**SET OF TASKS**
• A. Answer these questions using the article on football tactics below:
(i) What was the predominant defensive strategy for many years?
(ii) Which coach and team does the article name as a prominent example of man-oriented pressing?
(iii) Which forms of training does the article say many training sessions now focus on?
• B. Extend the article on football tactics below, picking up right after its final sentence.

Translated by Daniel Bähr
Tactics mean using planned actions to achieve success. In football terms, it means developing strategies in the game and bringing actions onto the pitch. As an individual player and also as a team, I try to be one step ahead of my opponent. Simply broken down, I want to win/have the ball and get past the opponent with the ball.
My opponent always plays a role in these considerations, i.e. it is not only my way of setting the ball, my ideas that decide the progress or the best solution, but in principle my opponent decides. What spaces does he offer me, what weak points can I recognise, how does he try to shape his own game.
I have to find a solution to these behaviours, to his idea of controlling my game or me as an opponent.
For many years, the predominant defensive strategy was a ball-oriented space defence. In other words, narrowing the spaces, ball-oriented shifting, directing, creating superior numbers, situational doubling. There are many principles or possibilities to defend against this way. For example, I can try to create space by shifting the play or play against the direction of the shift; create an outnumbering situation on one side of the field and play it dynamically or shift the play again when the opponent shifts extremely. Important in this context are always a good division of space, good positioning (positioning between opponents, „swimming“, moving in the gaps, offering in the back of the opponent, creating connections among each other, creating diagonal play-off stations…).
In my work as a selection coach and in coach training, I am currently experiencing that these „basics“ are now basically well internalised by many players and coaches and are the focus of many forms of training (rondos / position-oriented (outnumbered) forms of play).
However, what we are now seeing in top-level football and to some extent also again in youth and amateur football is a trend towards more man-orientation in the defence. Not only in the penalty area, but sometimes all over the pitch. Bielsa with Leeds is only one prominent example, many teams are now pressing in a very man-oriented way. Finding solutions against these man-orientations (as a team and also individually or in cooperation with a teammate) is content that we should not neglect.
In player training, the goal must be to cover all facets of the game and to package them in training forms in such a way that solutions are conveyed against different strategies of defending. My current impression is that too little time is invested in training and competition.
When it comes to finding solutions against man-oriented defending, I think it is worthwhile to look beyond one’s own nose.

**DATA SHOWN**
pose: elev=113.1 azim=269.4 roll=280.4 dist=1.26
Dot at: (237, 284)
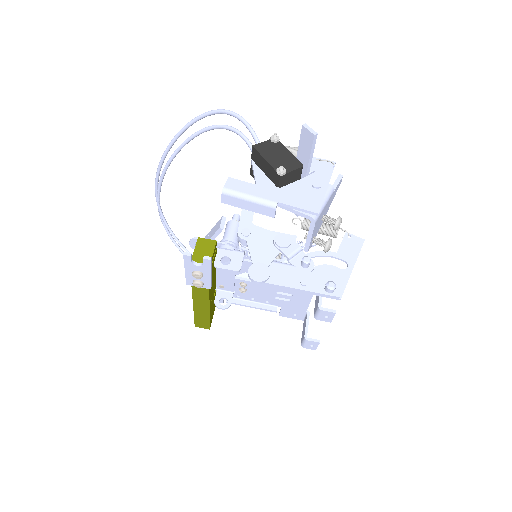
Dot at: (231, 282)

**SOLVED TASKS**
• A.
(i) A ball-oriented space defence.
(ii) Bielsa with Leeds.
(iii) Rondos and position-oriented (outnumbered) forms of play.

• B.
In handball, training is based on the principle of „learning to play in man-to-man defence“. One uses a holistic approach to improve specifically in defence and offence and to create playful solutions. In the E-Juniors competition, 3 vs. 3 is played in two zones in man-to-man defence. The rules state that all players must defend man-to-man. This is controlled by the referee. This form was developed because many teams were already playing space defence around the circle, which meant that there was no flow to the game. No flow, no action, no learning of the individual players.
In both halves 3 vs. 3, after a goal is scored a pair rotates from the back to the front half and vice versa.
In handball, therefore, the principle applies in training: first master man-to-man defence (and get to know/practice solutions against man-to-man defence), and later room-oriented defence is added. Positive (side) effect: solutions against this defensive strategy (playing without the ball, free running, 1 vs. 1, play and go,…) are trained and practised at a young age. From the point of view that players should first master the 1 vs. 1 from a defensive point of view (namely the 1 vs. 1 against the ball handler, and the 1 vs. 1 against the players waiting for the ball), the guiding principle arises: Learn to PLAY in man-to-man defence. The focus is therefore completely on individual tactical points. However, not in isolation, but holistically in the game.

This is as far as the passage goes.